◆ THE PROBLEM:
Tally the lines in the material below that contain the string "chart", matching case exactly, and reply with the number alone.

◆ PROVIDED DATA:
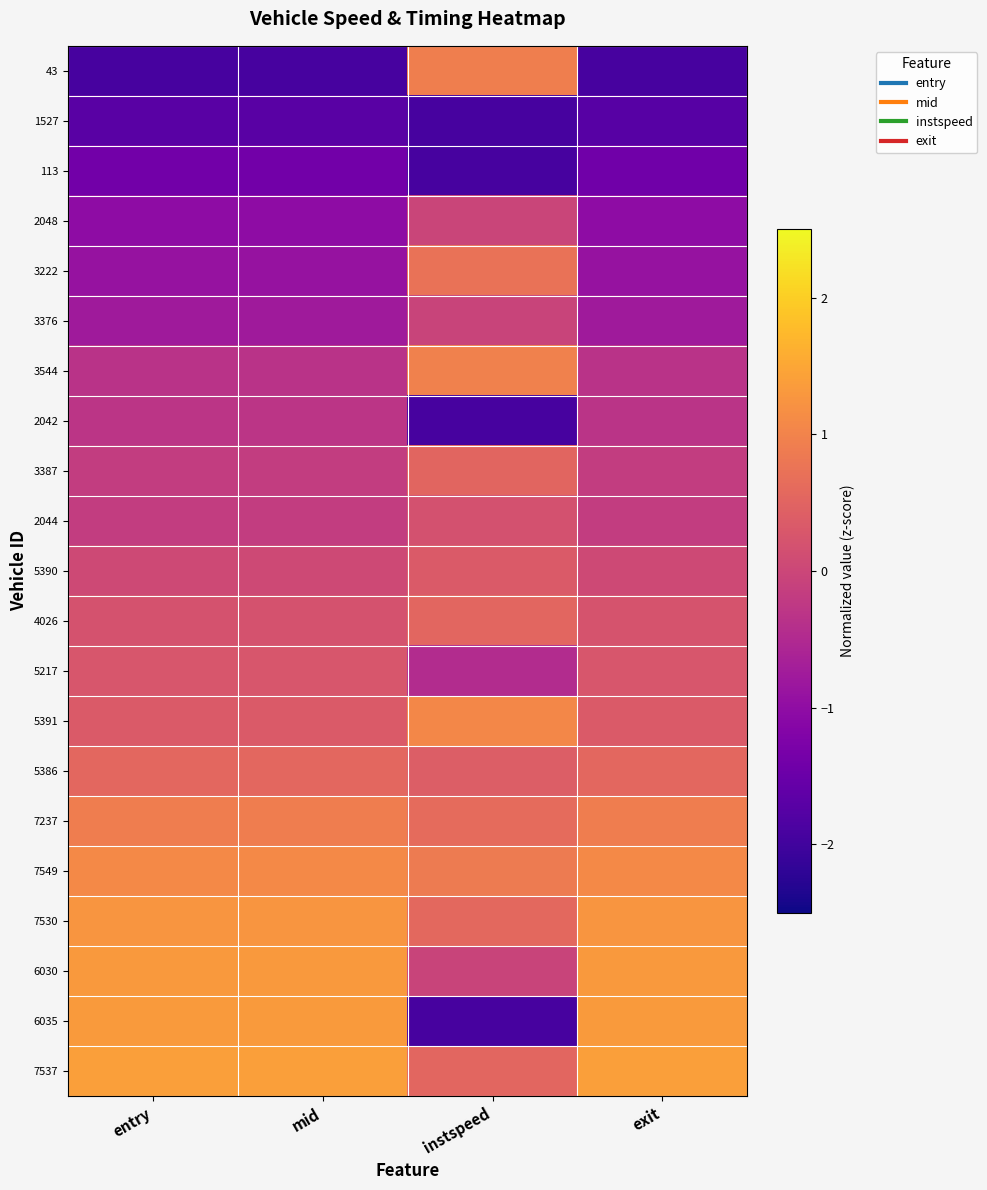

At which category is the sum across all series the highest?

instspeed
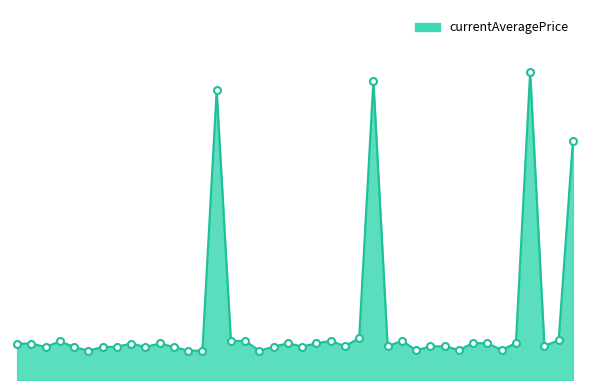

True or false: the data has more than 0 interior local peaks.

True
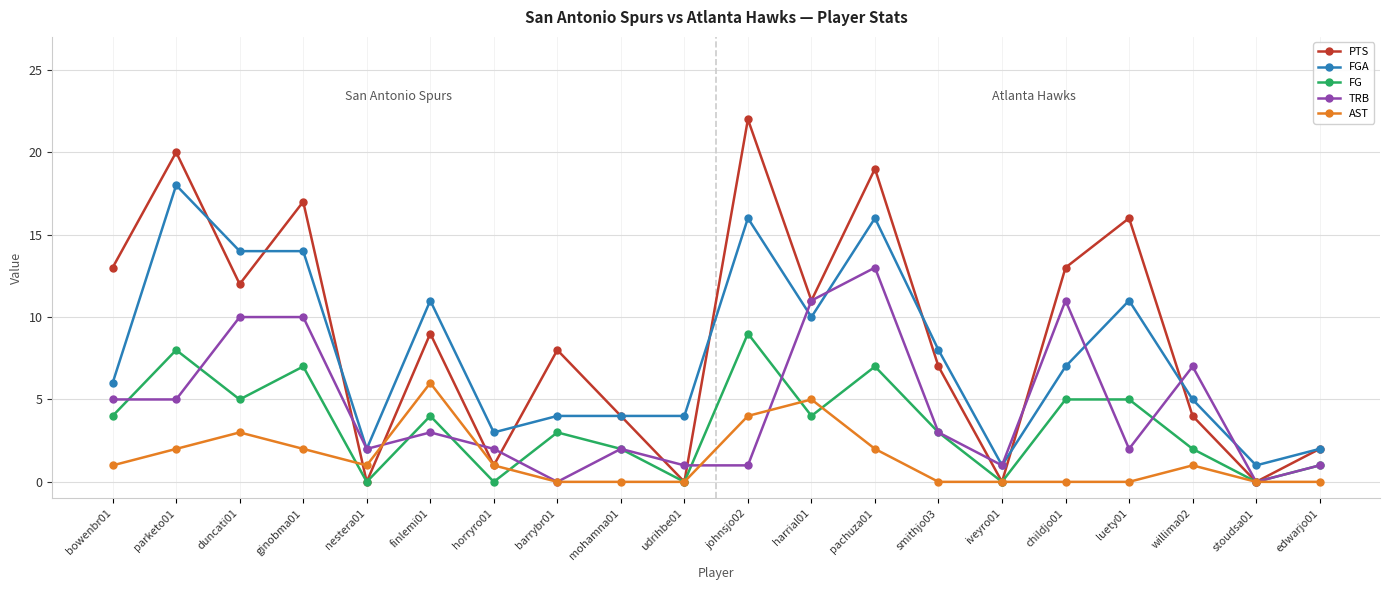

Reading left to right, transcribe all the data shown in this chart.

PTS: 13	20	12	17	0	9	1	8	4	0	22	11	19	7	0	13	16	4	0	2
FGA: 6	18	14	14	2	11	3	4	4	4	16	10	16	8	1	7	11	5	1	2
FG: 4	8	5	7	0	4	0	3	2	0	9	4	7	3	0	5	5	2	0	1
TRB: 5	5	10	10	2	3	2	0	2	1	1	11	13	3	1	11	2	7	0	1
AST: 1	2	3	2	1	6	1	0	0	0	4	5	2	0	0	0	0	1	0	0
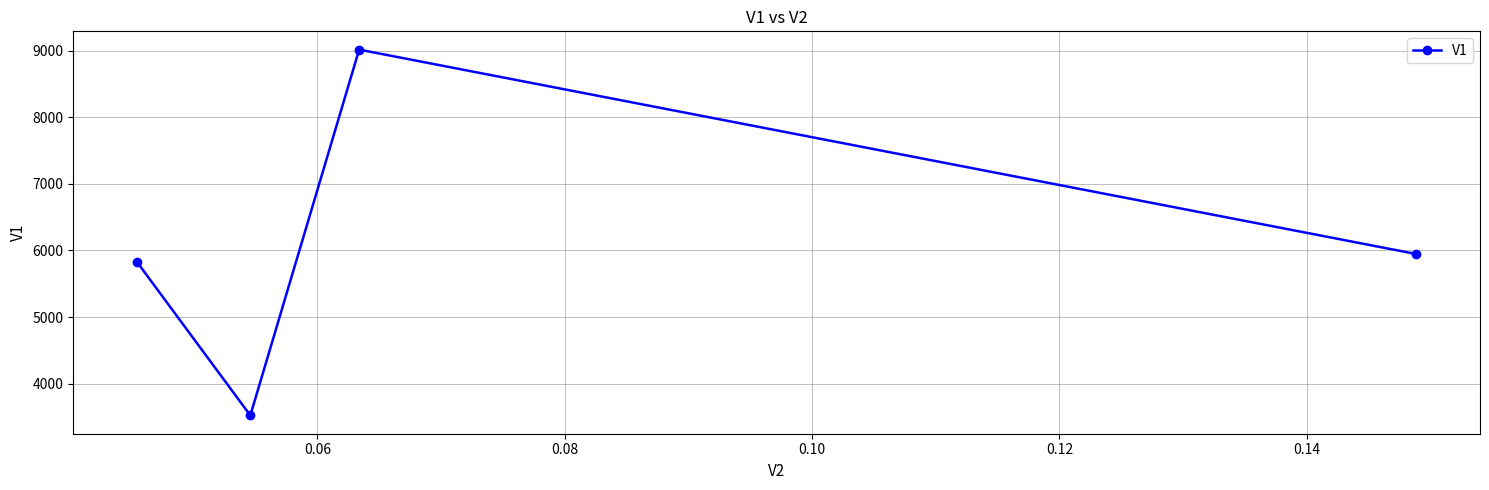

Does the chart have visible grid lines?

Yes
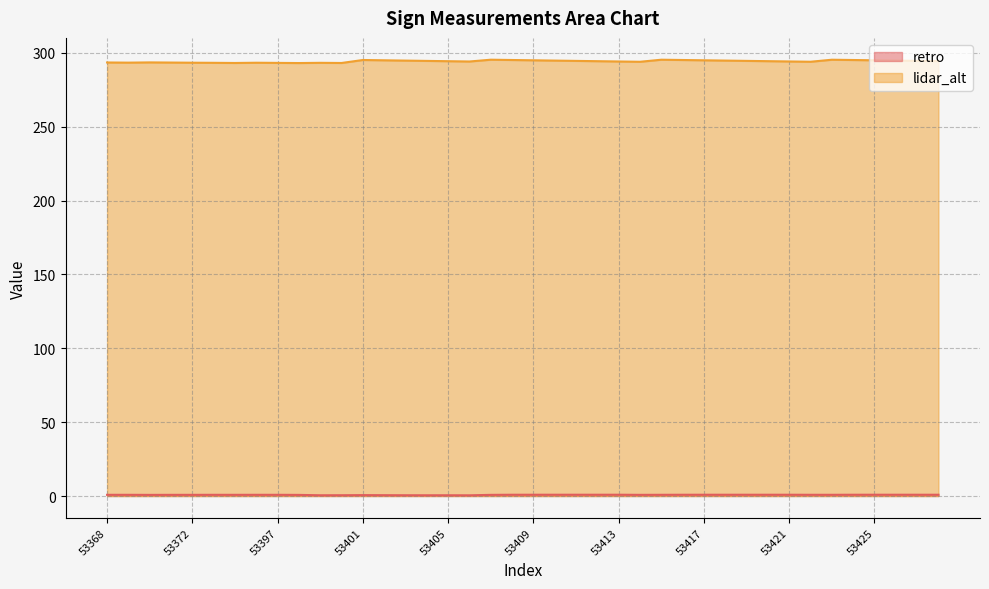

What is the value of the retro point at the 32nd from the left?

0.9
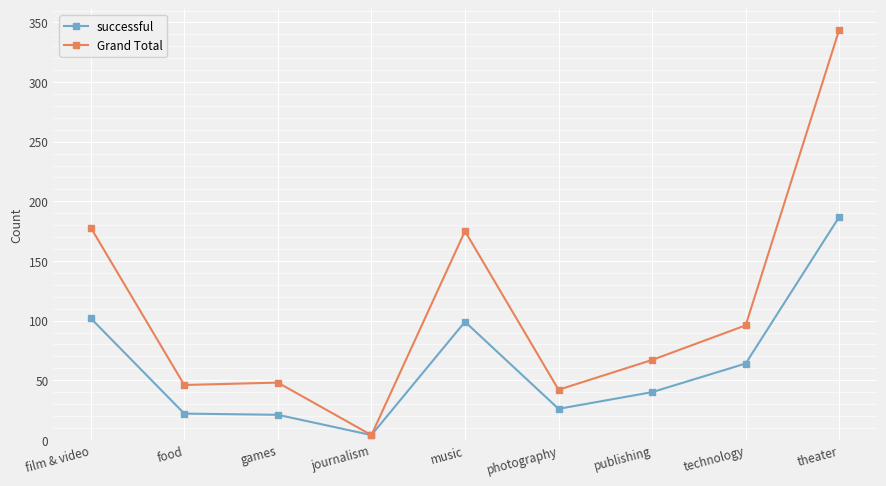

What is the total value across all series at food?

68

◆ RESULT OF THE EXERCISE:
2